Police in Orange will begin fining people for breaching self-isolation laws and for not following the government's new social-distancing measures.
On Sunday night the Federal Government issue an edict limiting gatherings to no more than two people, with the exception of families, to ensure people stay a safe distance from each other.
Central West Police District commander Superintendent Steve Kentwell said police would begin issuing the fines of $1000 to individuals and $5000 to businesses which failed to comply with the new laws.
These laws have now come into force, with police able to issue court attendance notices - which could result in up to an $11,000 fine if convicted.
No people in Orange have been charged as of Monday, but the grace period of offering warnings is now over.
Supt Kentwell urged the public to follow the "important" restrictions.
"Make no bones about it, this is serious and the government is doing this to stop the spread of this virus and protect the vulnerable in our community and our elderly. It's important - please comply with these restrictions," he said.
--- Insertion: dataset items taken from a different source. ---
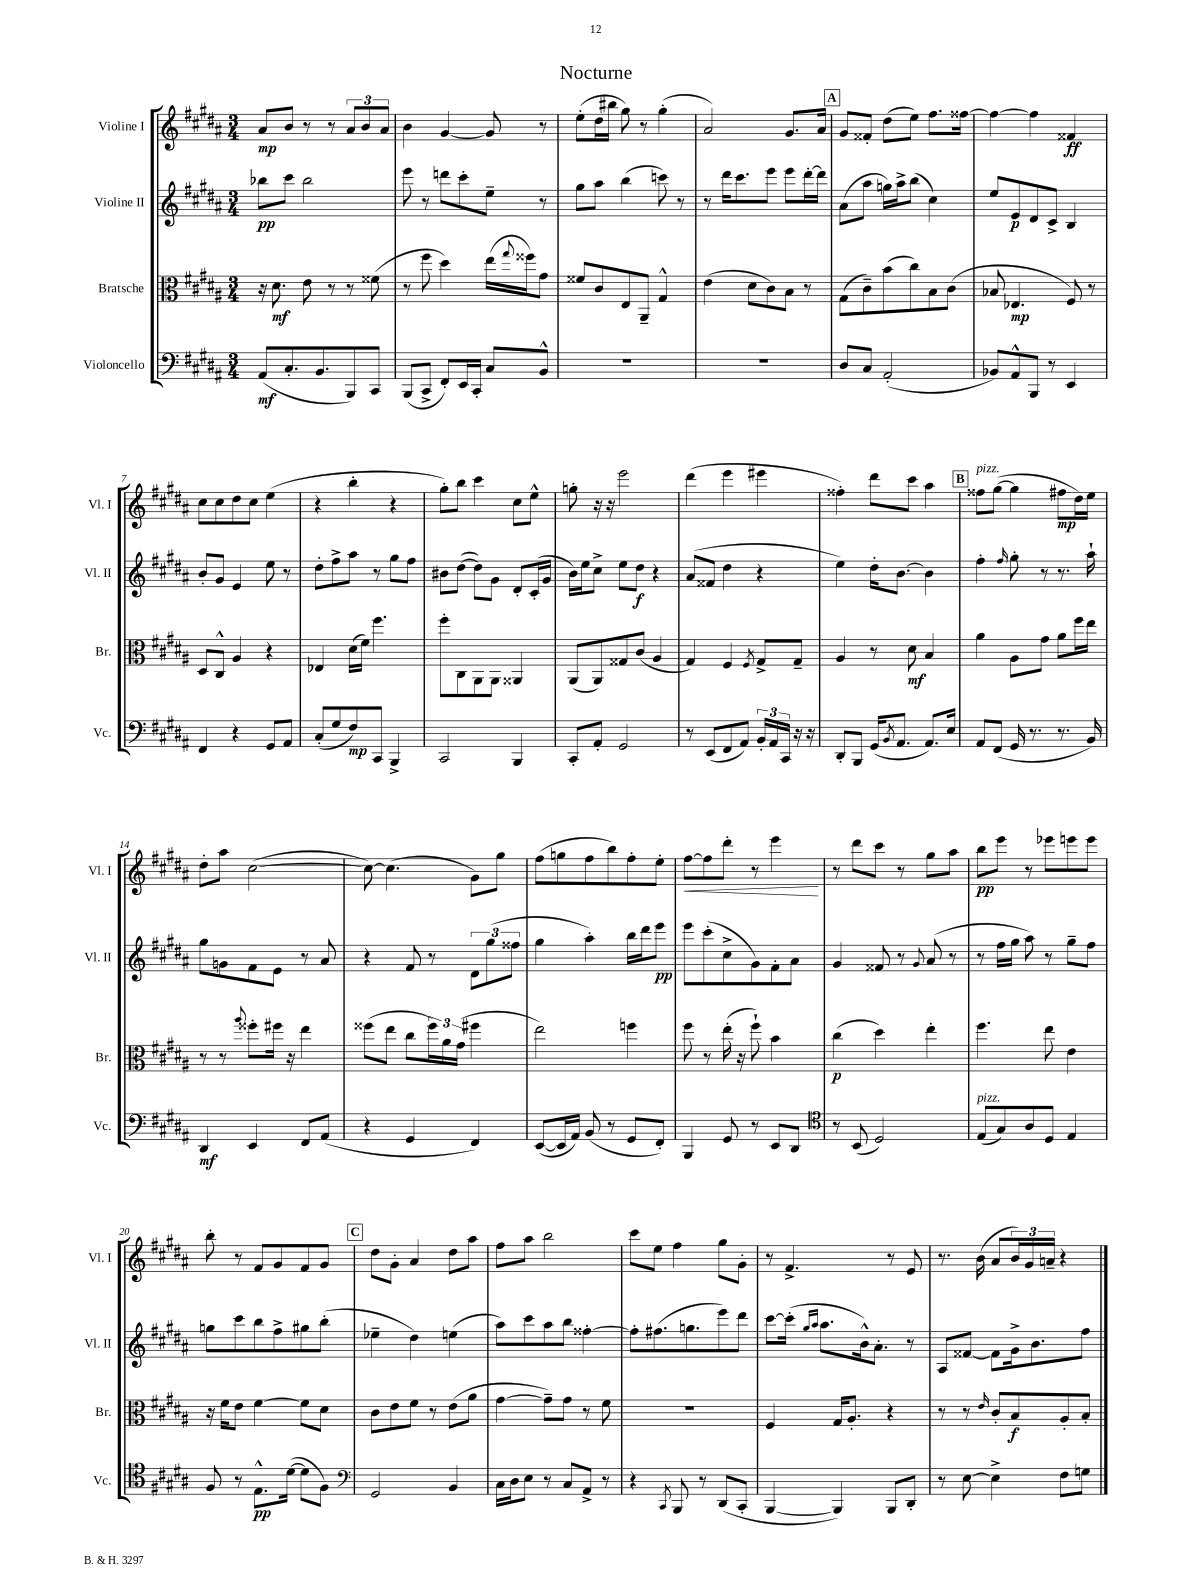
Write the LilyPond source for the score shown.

\header { title = "Nocturne" }
<<
\new StaffGroup <<
\new Staff = "s0" \with { instrumentName = "Violine I" shortInstrumentName = "Vl. I" } {
    \clef treble \key b \major \numericTimeSignature \time 3/4
    ais'8\mp b'8 r8 r8 \tuplet 3/2 { ais'8 b'8 ais'8 } |
    b'4 gis'4~ gis'8 r8 |
    e''8-.( dis''16 bis''16 gis''8) r8 gis''4-.( |
    ais'2) gis'8. ais'16 |
    \mark \markup { \box "A" } gis'8 fisis'8-. dis''8( e''8) fis''8. fisis''16~ |
    fisis''4~ fisis''4 fisis'4\ff |
    cis''8 cis''8 dis''8 cis''8 e''4( |
    r4 b''4-. r4 |
    gis''8-.) b''8 cis'''4 cis''8 e''8-^ |
    g''8-. r16 r16 e'''2 |
    dis'''4( e'''4 eis'''4 |
    fisis''4-.) dis'''8 cis'''8 ais''4 |
    \mark \markup { \box "B" } fisis''8^\markup { \italic "pizz." } gis''8~( gis''4 fis''8\mp dis''16) e''16 |
    dis''8-. ais''8 cis''2~( |
    cis''8~) cis''4.( gis'8) gis''8 |
    fis''8( g''8 fis''8 b''8) fis''8-. e''8-. |
    fis''8~\< fis''8 dis'''8-. r8 e'''4\! |
    r8 dis'''8 cis'''8 r8 gis''8 ais''8 |
    b''8\pp e'''8 r8 ees'''8 e'''8 e'''8 |
    b''8-. r8 fis'8 gis'8 fis'8 gis'8 |
    \mark \markup { \box "C" } dis''8 gis'8-. ais'4 dis''8 ais''8 |
    fis''8 ais''8 b''2 |
    cis'''8 e''8 fis''4 gis''8 gis'8-. |
    r8 fis'4.-> r8 e'8 |
    r8. b'16( ais'8 \tuplet 3/2 { b'16) gis'16 a'16-- } r4 \bar "|." |
}
\new Staff = "s1" \with { instrumentName = "Violine II" shortInstrumentName = "Vl. II" } {
    \clef treble \key b \major \numericTimeSignature \time 3/4
    bes''8\pp cis'''8 bes''2 |
    e'''8 r8 d'''8 cis'''8-. e''8-- r8 |
    gis''8 ais''8 b''4( c'''8) r8 |
    r8 dis'''16 cis'''8. e'''8 e'''8 dis'''16~-. dis'''16 |
    \mark \markup { \box "A" } ais'8( ais''8 g''16) ais''16-> b''8( cis''4) |
    e''8 e'8\p dis'8 cis'8-> b4 |
    b'8-. gis'8 e'4 e''8 r8 |
    dis''8-. fis''8-> ais''8 r8 gis''8 fis''8 |
    bis'8 dis''8~( dis''8) gis'8 dis'8-. cis'16-.( gis'16 |
    b'16) e''16 cis''8-> e''8 dis''8\f r4 |
    ais'8( fisis'8 dis''4 r4 |
    e''4) dis''16-. b'8.~ b'4 |
    \mark \markup { \box "B" } fis''4-. \grace { fis''16 } gis''8-. r8 r8. ais''16-! |
    gis''8 g'8 fis'8 e'8 r8 ais'8 |
    r4 fis'8 r8 \tuplet 3/2 { dis'8 gis''8( fisis''8 } |
    gis''4 ais''4-.) b''16 dis'''16 e'''8\pp |
    e'''8 cis'''8-.( cis''8-> gis'8) fis'8-. ais'8 |
    gis'4 fisis'8 r8 \appoggiatura { gis'8 } ais'8( r8 |
    r8 fis''16 gis''16 ais''8) r8 gis''8-- fis''8 |
    g''8 cis'''8 b''8 fis''8-> gis''8 b''8-.( |
    \mark \markup { \box "C" } ees''4-- dis''4) e''4( |
    ais''8) cis'''8 ais''8 b''8 fisis''4~-. |
    fisis''8-. fis''8.( g''8. e'''8) dis'''8 |
    cis'''8~ cis'''16-.( \grace { gis''16 ais''16 } ais''8. b'16-^) ais'8.-. r8 |
    ais8 fisis'8~ fisis'8 gis'16-> b'8. fis''8 \bar "|." |
}
\new Staff = "s2" \with { instrumentName = "Bratsche" shortInstrumentName = "Br." } {
    \clef alto \key b \major \numericTimeSignature \time 3/4
    r16 dis'8.\mf e'8 r8 r8 fisis'8( |
    r8 fis''8 dis''4) e''16( \appoggiatura { gis''8 } fisis''16) gis'8 |
    fisis'8 cis'8 e8 ais,8-- gis4-^ |
    e'4( dis'8 cis'8) b8 r8 |
    \mark \markup { \box "A" } gis8( cis'8--) b'8( cis''8) b8 cis'8( |
    bes8 ees4.\mp fis8) r8 |
    dis8 cis8-^ ais4 r4 |
    ees4 dis'16( fis'16) fis''4. |
    fis''8-. cis8 ais,8 ais,8 aisis,4 |
    ais,8( ais,8) gisis8 cis'8( ais4 |
    gis4) fis4 \acciaccatura { fis8 } gis8-> gis8-- |
    ais4 r8 dis'8\mf b4 |
    \mark \markup { \box "B" } ais'4 ais8 gis'8 ais'8 fis''16 e''16 |
    r8 r8 \appoggiatura { ais''8 } fisis''8-. fis''16 r16 e''4 |
    fisis''8( e''8 cis''8 \tuplet 3/2 { fisis''16) ais'16 gis'16( } fis''4 |
    e''2) f''4 |
    fis''8 r8 e''16-.( r16 fis''8-!) b'4 |
    cis''4\p( dis''4) e''4-. |
    fis''4. e''8 e'4 |
    r16 fis'16 e'8 fis'4~ fis'8 dis'8 |
    \mark \markup { \box "C" } cis'8 e'8 fis'8 r8 e'8( ais'8 |
    gis'4~ gis'8--) gis'8 r8 fis'8 |
    R2. |
    fis4 gis16 ais8.-. r4 |
    r8 r8 \grace { e'16 } cis'8-. b8\f ais8-. b8-. \bar "|." |
}
\new Staff = "s3" \with { instrumentName = "Violoncello" shortInstrumentName = "Vc." } {
    \clef bass \key b \major \numericTimeSignature \time 3/4
    ais,8\mf( cis8.-. b,8. b,,8) cis,8 |
    b,,8( cis,8-> fis,8-.) e,16 cis,16-. cis8 b,8-^ |
    R2. |
    R2. |
    \mark \markup { \box "A" } dis8 cis8 ais,2-.( |
    bes,8) ais,8-^ b,,8 r8 e,4 |
    fis,4 r4 gis,8 ais,8 |
    cis8-.( gis8 fis8\mp) cis,8 b,,4-> |
    cis,2 b,,4 |
    cis,8-. ais,8-. gis,2 |
    r8 e,8( fis,8 ais,8) \tuplet 3/2 { b,16-. ais,16 cis,16 } r16 r16 |
    dis,8-. b,,8 gis,16( \acciaccatura { b,8 } ais,8. ais,8.) e16 |
    \mark \markup { \box "B" } ais,8 fis,8( gis,16 r8. r8. b,16) |
    dis,4\mf e,4 fis,8 ais,8( |
    r4 gis,4 fis,4) |
    e,8~( e,16 ais,16) b,8( r8 gis,8 fis,8-.) |
    b,,4 gis,8 r8 e,8 dis,8 |
    \clef tenor r8 b,8( dis2) |
    e8^\markup { \italic "pizz." }( gis8) ais8 dis8 e4 |
    fis8 r8 e8.-^\pp dis'16~( dis'8 fis8) |
    \mark \markup { \box "C" } \clef bass gis,2 b,4 |
    cis16 dis16 e8 r8 cis8 ais,8-> r8 |
    r4 \acciaccatura { cis,8 } b,,8 r8 dis,8( cis,8-. |
    b,,4~ b,,4) b,,8 dis,8-. |
    r8 e8~ e4-> fis8 g8 \bar "|." |
}
>>
>>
"We've done a number of cautions initially but from this point forward that period's sort of passed," Supt Kentwell said.
"We're looking now that if anyone is in breach of those orders we will be implementing these fines.
"Disturbingly there has been a number of cases reported to us where we've begun to intervene and issue warnings in relation to self isolation."
He "absolutely" encouraged the public to call in and report breaches of the new laws.
"Crime Stoppers have the ability to make those reports and we encourage people to make those reports in case there are breaches they're concerned about," Supt Kentwell said.
He also said officers would be patrolling the city, with a focus on shopping centres, to ensure laws were being complied with and to ensure people remained civil in checkouts but commended the public for by and large behaving well.
"I have to commend, most people are behaving appropriately and taking this seriously - we're not having as much panic buying as we did initially," Supt Kentwell said.
He also applauded the efforts of cafes to become takeaway-only venues, and for the public to practice social distancing while waiting.
Supt Kentwell said the day-to-day job of policing wouldn't change and it was "business as usual" for regular police duties.
"We have the capability to respond to our normal day-to-day duties as well as respond to as necessary the currently laws we have as a result of the virus," he said.